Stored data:
------------------------------------------------
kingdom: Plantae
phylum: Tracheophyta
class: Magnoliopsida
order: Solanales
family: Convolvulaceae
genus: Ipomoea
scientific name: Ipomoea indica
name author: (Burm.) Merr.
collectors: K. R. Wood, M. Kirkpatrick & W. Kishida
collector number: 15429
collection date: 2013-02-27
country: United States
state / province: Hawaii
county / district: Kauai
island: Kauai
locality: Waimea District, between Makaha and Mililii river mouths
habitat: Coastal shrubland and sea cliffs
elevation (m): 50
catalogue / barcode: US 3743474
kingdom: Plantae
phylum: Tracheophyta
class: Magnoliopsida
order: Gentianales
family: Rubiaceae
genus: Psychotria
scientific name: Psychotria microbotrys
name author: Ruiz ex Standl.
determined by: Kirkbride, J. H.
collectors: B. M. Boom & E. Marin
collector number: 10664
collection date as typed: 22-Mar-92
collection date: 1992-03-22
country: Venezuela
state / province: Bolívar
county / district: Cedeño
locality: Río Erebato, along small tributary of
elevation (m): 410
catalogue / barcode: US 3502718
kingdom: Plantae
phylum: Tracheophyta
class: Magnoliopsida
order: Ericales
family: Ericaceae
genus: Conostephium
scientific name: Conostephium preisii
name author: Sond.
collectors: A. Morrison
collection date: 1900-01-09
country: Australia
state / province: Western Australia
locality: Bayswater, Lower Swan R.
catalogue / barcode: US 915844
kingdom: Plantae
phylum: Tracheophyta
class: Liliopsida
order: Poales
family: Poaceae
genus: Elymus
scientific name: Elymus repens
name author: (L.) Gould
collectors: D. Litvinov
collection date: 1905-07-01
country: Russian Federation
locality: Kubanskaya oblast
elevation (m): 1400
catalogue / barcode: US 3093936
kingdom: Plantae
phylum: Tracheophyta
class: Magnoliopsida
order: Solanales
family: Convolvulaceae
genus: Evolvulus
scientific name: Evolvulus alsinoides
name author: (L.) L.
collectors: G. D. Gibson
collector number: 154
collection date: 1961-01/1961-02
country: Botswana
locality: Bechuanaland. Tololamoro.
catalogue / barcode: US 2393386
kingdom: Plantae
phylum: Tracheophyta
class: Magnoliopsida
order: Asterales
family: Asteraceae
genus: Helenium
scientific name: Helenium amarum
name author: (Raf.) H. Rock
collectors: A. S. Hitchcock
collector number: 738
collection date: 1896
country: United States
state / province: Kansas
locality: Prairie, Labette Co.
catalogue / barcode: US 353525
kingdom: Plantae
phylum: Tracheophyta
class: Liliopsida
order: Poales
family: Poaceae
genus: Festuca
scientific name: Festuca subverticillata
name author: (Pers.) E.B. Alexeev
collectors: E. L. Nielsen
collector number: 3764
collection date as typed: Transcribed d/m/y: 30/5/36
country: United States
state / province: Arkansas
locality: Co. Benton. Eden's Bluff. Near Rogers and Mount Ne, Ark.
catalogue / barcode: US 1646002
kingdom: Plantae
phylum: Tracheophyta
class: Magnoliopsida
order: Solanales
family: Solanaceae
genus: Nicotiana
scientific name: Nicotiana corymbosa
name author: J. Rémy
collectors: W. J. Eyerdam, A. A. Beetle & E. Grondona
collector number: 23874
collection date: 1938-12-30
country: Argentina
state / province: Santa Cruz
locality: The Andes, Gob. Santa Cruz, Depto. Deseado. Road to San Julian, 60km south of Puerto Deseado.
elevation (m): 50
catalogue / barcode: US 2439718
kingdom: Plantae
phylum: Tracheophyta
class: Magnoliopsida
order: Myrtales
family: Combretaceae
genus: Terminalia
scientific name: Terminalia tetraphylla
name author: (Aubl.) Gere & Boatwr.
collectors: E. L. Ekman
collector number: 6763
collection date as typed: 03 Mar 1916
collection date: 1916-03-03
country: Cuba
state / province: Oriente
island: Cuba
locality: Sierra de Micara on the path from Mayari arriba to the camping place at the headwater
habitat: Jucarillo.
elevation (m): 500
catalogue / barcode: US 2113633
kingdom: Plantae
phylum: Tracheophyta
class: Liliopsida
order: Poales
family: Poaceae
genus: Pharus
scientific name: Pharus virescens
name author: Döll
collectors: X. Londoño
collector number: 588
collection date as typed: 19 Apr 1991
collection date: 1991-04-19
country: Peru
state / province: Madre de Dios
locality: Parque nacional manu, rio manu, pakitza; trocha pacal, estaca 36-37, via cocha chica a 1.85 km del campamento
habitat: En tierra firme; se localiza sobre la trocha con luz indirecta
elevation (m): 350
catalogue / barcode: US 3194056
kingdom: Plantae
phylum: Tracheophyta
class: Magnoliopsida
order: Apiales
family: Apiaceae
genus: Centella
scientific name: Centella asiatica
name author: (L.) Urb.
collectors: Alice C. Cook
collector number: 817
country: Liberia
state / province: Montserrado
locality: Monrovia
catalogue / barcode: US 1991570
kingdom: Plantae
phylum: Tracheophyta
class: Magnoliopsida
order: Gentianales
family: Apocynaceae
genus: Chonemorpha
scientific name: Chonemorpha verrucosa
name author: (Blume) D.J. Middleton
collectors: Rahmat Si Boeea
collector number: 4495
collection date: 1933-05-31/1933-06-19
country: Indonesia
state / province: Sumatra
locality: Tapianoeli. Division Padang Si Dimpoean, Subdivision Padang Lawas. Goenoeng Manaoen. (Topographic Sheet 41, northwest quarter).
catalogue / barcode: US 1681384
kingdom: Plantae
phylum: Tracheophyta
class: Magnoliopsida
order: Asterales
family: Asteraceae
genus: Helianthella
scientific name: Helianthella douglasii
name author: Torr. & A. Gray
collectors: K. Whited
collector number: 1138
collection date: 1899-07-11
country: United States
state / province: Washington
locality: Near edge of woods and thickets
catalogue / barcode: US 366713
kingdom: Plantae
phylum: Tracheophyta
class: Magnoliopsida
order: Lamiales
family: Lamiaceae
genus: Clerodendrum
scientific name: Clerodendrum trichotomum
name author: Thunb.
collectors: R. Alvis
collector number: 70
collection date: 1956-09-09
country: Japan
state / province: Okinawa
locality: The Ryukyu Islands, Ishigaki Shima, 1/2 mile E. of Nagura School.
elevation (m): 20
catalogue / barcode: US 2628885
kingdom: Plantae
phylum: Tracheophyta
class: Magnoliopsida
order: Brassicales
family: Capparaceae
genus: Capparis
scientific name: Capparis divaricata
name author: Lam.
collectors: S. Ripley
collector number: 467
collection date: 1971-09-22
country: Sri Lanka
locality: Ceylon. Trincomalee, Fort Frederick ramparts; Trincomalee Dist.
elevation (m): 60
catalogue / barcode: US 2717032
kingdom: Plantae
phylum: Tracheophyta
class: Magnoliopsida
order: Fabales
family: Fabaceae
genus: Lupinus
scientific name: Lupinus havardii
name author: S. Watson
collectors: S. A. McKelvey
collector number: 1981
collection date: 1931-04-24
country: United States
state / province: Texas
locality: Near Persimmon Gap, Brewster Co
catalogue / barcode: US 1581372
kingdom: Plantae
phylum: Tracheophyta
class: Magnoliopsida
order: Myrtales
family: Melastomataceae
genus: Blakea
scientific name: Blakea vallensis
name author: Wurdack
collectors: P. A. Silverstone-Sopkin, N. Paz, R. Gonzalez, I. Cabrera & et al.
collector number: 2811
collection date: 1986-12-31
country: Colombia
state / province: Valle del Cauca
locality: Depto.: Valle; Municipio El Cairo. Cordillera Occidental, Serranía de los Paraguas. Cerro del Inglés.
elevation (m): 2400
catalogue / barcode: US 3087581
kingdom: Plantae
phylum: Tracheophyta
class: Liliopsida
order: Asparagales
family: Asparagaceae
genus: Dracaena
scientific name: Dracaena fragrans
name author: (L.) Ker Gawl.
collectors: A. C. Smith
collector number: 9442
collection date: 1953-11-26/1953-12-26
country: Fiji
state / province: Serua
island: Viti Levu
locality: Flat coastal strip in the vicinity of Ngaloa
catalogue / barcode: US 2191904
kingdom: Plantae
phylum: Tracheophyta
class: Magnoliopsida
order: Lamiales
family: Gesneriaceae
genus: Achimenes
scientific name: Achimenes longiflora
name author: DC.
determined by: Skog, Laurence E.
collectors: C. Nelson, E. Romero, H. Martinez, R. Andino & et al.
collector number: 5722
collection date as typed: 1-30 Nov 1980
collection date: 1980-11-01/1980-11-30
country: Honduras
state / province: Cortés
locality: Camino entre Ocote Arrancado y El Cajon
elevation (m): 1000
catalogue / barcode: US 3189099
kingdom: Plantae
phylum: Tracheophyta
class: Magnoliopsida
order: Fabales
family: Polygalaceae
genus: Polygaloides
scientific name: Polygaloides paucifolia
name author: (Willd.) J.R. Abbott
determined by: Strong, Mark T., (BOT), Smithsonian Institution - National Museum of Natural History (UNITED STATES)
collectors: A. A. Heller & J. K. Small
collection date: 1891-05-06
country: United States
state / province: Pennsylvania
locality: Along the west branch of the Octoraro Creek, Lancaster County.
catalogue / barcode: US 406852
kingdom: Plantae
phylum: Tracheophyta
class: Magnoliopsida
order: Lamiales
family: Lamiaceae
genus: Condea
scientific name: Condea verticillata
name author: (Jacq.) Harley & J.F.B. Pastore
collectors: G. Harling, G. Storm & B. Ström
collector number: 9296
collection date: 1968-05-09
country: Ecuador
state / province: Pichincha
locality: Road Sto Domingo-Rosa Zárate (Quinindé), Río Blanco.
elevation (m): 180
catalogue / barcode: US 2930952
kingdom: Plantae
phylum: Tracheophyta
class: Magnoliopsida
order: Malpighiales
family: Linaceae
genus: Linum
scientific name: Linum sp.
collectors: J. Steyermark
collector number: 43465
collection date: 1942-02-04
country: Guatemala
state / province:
------------------------------------------------
— What is expected —
Output everything in the data from the line containing "name author: (Raf.) H. Rock" down to the line containing "state / province: Arkansas", both included, as a two-column CSV with the headers field and value. Give each line its own row, put each entry in one quoted field, and replace any line breaks with spaces.

— Reply —
field,value
"name author:","(Raf.) H. Rock"
"collectors:","A. S. Hitchcock"
"collector number:","738"
"collection date:","1896"
"country:","United States"
"state / province:","Kansas"
"locality:","Prairie, Labette Co."
"catalogue / barcode:","US 353525"
"kingdom:","Plantae"
"phylum:","Tracheophyta"
"class:","Liliopsida"
"order:","Poales"
"family:","Poaceae"
"genus:","Festuca"
"scientific name:","Festuca subverticillata"
"name author:","(Pers.) E.B. Alexeev"
"collectors:","E. L. Nielsen"
"collector number:","3764"
"collection date as typed:","Transcribed d/m/y: 30/5/36"
"country:","United States"
"state / province:","Arkansas"